RAMATÍS: — Em verdade, não ocorreram aquelas cenas demasiadamente
degradantes para um Tribunal de tanta dignidade e respeito como era o Sinédrio, que
além de ser uma corte com funções legislativas, influía em todas as atividades dos
hebreus como um cérebro coordenador da religião, educação, saúde, relações públicas
e do governo. Os seus membros eram escolhidos entre os principais partidos políticos e
entre as melhores famílias e academias religiosas; deviam ser homens sem vícios,
íntegros e de um passado respeitoso, além de hábeis lingüistas e de abalizada cultura.
Mas o astuto Hanan e seu genro Caifás, sem romper o verniz da casta de homens
probos e dignos, conseguiram os seus intentos, ao fazerem aqueles juízes julgarem sem
que vislumbrassem qualquer injustiça, desforra ou matreirice no seu julgamento contra o
acusado. Jesus foi julgado sob um clima de respeito e retidão, pois, afora algumas
expressões iradas de um ou outro juiz mais novo, que protestou contra o silêncio dele,
como se fora uma atitude insultuosa, não lhe foram negligenciados os recursos de
defesa ou do critério moral do “Tribunal Sagrado”.
Não foram os juízes do Sinédrio que condenaram um Jesus inocente dos crimes
que lhe imputavam. Isso decorreu da prodigalidade de provas que o Sumo Sacerdote
conseguiu aliciar para convencer aquela corte. Convictos de que o Sinédrio condenaria
Jesus, em face do sumário de culpa vultoso, Nicodemus e José de Arimatéia, que
tinham sido substituídos à última hora, ainda tentaram rápida audiência com Pilatos, na
noite de quinta-feira, fazendo-lhe reverente apelo para que interferisse naquele
julgamento que eles consideravam desfavorável para o acusado. Mas o Procurador de
Roma, que jamais colocava as solicitações alheias sobre os seus próprios interesses,
alegou que não poderia influir nos negócios religiosos do Clero Judeu e fazia votos para
que tais coisas fossem resolvidas satisfatoriamente sem a sua interferência. Ele não
queria comprometer as relações algo turbadas entre romanos e hebreus, e deixava o
assunto para ser resolvido estritamente pelo Sumo Sacerdote. Aliás, as provas contra
Jesus eram sumamente comprometedoras e a sua situação ainda mais se agravara nos
últimos momentos, ante a confissão de natureza muitíssimo grave por parte de um dos
seus discípulos mais íntimos, chamado Judas, filho de Simão Iscariotes. José de
Arimatéia e Nicodemus ficaram estupefatos ante a notícia da terrível delação de Judas e
partiram desalentados, reconhecendo que a situação de Jesus começava a periclitar
perante o próprio Procônsul de Roma.
PERGUNTA: — Podereis descrever-nos alguns dos principais acontecimentos
ocorridos durante o julgamento de Jesus pela “pequena corte” do Sinédrio?

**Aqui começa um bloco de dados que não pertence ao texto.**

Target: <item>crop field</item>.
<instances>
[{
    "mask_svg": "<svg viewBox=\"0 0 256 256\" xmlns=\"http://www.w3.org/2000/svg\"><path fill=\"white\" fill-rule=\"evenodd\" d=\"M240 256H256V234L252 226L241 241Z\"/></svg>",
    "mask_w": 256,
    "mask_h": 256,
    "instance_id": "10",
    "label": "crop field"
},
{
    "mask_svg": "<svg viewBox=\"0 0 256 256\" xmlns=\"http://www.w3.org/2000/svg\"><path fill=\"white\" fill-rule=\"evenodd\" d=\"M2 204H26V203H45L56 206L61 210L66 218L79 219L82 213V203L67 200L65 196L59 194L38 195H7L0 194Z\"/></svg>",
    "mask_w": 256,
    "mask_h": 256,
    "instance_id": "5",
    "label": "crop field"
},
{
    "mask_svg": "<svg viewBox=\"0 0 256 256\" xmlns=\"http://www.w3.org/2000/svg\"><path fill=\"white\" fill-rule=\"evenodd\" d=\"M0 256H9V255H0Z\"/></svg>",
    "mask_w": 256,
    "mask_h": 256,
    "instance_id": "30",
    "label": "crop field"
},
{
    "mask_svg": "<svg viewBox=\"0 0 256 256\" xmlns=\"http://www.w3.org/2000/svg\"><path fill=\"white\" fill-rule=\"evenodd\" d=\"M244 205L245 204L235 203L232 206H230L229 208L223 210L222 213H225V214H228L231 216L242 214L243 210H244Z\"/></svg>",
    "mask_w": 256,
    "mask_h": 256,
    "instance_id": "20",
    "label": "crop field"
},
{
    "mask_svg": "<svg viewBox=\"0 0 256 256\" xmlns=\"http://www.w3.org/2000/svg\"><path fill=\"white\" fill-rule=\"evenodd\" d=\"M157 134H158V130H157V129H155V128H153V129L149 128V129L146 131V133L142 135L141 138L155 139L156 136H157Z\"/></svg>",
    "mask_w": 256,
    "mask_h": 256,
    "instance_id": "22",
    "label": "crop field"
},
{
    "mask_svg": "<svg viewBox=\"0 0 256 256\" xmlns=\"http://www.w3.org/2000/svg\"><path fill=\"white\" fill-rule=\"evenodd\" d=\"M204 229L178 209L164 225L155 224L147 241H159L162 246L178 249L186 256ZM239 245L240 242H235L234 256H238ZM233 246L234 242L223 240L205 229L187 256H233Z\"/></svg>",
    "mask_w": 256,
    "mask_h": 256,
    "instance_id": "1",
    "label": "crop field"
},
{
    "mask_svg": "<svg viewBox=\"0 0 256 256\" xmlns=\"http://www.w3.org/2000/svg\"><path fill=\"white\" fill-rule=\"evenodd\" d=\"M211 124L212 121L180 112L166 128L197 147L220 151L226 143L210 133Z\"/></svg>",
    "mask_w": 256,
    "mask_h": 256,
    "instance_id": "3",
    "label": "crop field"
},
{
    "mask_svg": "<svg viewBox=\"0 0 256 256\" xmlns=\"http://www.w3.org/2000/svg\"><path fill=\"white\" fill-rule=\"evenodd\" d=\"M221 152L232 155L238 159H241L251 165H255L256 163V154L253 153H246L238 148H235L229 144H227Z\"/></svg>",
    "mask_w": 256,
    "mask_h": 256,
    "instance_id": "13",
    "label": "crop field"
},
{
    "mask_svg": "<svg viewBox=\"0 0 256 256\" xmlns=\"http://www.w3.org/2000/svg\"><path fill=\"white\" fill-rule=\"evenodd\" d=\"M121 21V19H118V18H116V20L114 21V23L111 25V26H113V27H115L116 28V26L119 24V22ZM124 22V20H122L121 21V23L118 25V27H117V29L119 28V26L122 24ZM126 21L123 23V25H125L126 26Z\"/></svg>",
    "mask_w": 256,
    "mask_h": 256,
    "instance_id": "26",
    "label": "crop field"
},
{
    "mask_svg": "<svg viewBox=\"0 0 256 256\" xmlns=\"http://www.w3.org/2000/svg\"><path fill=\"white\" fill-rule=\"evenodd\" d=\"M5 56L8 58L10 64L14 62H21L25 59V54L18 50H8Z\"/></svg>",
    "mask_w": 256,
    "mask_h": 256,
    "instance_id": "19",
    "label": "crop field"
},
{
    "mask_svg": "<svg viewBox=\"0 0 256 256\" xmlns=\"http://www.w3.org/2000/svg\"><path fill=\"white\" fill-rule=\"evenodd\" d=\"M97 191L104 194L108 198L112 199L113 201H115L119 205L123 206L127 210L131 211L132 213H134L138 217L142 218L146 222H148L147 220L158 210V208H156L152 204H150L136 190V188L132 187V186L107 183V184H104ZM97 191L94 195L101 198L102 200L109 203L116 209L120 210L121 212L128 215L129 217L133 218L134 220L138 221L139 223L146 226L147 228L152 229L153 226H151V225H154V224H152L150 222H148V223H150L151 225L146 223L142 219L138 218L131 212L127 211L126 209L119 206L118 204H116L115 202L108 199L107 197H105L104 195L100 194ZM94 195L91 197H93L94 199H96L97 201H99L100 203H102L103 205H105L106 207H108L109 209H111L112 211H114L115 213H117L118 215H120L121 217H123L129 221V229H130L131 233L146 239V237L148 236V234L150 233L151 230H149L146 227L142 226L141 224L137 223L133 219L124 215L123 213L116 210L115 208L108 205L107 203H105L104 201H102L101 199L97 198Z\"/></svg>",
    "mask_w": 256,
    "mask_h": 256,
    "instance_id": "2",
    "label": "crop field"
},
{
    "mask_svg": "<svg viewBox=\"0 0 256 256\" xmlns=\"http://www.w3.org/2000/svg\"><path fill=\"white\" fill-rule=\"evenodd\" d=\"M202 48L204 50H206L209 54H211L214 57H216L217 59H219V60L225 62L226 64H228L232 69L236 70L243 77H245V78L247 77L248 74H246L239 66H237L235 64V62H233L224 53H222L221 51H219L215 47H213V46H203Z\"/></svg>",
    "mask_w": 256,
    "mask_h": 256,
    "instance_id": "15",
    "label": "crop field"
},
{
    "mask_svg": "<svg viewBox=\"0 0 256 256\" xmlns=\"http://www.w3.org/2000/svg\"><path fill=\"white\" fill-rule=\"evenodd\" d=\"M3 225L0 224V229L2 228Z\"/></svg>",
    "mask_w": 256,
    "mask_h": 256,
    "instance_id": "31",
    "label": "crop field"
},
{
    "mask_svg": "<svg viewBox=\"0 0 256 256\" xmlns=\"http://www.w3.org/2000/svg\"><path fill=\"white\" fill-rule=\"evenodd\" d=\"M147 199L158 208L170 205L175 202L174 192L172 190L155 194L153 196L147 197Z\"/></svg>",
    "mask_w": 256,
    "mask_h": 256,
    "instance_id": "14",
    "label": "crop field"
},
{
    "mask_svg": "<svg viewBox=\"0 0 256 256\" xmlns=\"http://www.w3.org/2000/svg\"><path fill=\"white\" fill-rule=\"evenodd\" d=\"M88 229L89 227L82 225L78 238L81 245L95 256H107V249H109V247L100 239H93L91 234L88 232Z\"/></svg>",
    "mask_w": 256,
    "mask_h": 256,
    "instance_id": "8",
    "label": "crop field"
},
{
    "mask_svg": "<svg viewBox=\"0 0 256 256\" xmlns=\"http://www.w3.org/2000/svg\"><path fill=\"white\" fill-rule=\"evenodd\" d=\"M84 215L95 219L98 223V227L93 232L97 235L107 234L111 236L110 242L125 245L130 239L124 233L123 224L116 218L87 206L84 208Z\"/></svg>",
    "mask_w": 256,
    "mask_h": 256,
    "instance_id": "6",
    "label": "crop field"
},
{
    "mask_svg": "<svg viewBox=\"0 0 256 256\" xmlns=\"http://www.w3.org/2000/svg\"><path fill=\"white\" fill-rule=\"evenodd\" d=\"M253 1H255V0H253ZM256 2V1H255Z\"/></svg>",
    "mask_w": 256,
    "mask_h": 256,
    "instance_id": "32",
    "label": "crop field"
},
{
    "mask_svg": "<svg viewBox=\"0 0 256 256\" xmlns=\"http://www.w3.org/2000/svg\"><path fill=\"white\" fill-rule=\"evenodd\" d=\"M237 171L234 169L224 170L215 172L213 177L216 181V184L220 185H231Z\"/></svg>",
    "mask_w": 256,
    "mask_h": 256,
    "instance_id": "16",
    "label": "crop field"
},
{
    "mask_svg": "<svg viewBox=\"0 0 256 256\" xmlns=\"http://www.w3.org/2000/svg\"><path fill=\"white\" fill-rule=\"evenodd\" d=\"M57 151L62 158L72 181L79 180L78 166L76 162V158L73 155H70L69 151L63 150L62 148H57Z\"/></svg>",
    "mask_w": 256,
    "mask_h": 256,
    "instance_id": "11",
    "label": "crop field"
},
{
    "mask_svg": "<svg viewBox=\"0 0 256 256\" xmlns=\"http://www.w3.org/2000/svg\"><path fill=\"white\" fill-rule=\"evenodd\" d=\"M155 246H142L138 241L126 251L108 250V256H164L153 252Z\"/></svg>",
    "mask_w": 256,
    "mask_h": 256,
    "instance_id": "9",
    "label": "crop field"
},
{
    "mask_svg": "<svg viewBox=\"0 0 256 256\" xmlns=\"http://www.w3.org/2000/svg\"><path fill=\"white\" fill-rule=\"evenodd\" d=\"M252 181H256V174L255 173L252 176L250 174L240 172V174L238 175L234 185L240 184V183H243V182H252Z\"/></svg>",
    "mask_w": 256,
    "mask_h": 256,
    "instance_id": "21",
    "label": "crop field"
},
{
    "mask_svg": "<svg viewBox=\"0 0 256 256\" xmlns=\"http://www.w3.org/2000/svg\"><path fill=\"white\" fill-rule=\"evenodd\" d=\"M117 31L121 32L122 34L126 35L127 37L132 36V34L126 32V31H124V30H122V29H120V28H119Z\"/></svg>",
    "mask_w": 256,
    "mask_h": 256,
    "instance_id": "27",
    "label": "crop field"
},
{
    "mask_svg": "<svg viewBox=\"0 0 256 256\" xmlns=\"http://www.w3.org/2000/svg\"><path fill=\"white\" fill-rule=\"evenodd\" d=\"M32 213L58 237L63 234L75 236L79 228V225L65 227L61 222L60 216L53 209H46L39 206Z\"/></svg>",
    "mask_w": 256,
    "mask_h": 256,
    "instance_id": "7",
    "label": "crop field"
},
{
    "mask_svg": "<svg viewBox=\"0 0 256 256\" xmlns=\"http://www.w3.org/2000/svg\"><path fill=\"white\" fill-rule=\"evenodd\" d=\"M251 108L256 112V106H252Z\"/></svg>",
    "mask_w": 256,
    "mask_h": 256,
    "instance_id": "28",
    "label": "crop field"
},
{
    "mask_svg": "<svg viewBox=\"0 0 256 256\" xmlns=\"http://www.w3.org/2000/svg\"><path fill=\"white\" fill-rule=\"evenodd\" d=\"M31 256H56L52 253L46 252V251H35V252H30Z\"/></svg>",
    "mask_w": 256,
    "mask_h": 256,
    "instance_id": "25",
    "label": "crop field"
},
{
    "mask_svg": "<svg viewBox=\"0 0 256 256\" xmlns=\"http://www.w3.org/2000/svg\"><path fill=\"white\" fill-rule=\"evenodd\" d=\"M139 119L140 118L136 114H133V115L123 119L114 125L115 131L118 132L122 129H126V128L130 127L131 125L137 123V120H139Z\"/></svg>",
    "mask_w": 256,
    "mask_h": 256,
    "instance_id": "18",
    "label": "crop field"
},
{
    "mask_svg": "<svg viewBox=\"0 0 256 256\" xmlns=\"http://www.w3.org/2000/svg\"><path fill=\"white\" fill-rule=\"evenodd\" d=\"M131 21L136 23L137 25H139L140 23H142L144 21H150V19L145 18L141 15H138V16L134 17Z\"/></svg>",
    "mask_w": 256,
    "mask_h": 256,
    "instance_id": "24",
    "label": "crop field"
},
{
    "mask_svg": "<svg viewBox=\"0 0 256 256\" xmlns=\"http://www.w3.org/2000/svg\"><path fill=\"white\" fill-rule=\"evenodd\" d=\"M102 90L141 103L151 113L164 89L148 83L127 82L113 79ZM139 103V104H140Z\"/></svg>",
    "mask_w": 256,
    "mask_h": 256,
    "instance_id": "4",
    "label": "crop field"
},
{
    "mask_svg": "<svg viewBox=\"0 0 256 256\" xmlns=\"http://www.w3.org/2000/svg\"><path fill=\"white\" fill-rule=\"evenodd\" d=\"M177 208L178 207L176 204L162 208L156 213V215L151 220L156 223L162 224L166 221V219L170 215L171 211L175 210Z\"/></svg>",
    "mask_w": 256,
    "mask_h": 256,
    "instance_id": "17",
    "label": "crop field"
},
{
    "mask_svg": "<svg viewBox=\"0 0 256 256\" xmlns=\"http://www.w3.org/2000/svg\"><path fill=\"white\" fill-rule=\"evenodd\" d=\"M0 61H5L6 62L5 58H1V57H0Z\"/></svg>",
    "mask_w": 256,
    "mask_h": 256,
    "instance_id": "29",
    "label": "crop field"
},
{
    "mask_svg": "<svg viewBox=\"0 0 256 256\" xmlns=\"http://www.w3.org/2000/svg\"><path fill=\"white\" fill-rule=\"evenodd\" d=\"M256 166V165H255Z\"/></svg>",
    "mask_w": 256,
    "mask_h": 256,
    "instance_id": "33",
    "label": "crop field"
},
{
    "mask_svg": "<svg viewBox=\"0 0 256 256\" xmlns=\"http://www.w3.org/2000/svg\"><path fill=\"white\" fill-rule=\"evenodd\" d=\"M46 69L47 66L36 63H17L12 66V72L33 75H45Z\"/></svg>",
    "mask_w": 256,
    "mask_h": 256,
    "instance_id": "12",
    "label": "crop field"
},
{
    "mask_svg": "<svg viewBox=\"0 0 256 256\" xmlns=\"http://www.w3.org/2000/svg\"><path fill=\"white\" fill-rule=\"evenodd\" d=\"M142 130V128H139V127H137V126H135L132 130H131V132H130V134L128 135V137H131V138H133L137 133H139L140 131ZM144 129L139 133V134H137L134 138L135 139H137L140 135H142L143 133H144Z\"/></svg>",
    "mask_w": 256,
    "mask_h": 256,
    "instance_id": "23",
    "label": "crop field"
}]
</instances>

RAMATÍS: — Diante de uma sessão solene do “Tribunal Sagrado”, depois de
cumpridas todas as providências legais e asseguradas as prerrogativas de defesa e de
direito do réu, Jesus seria então acusado por quem de direito e de justiça, com provas,
testemunhos escritos e verbais, para ser absolvido, encarcerado ou sentenciado à morte,
conforme os votos de culpa, de indulgência ou de piedade dos juízes.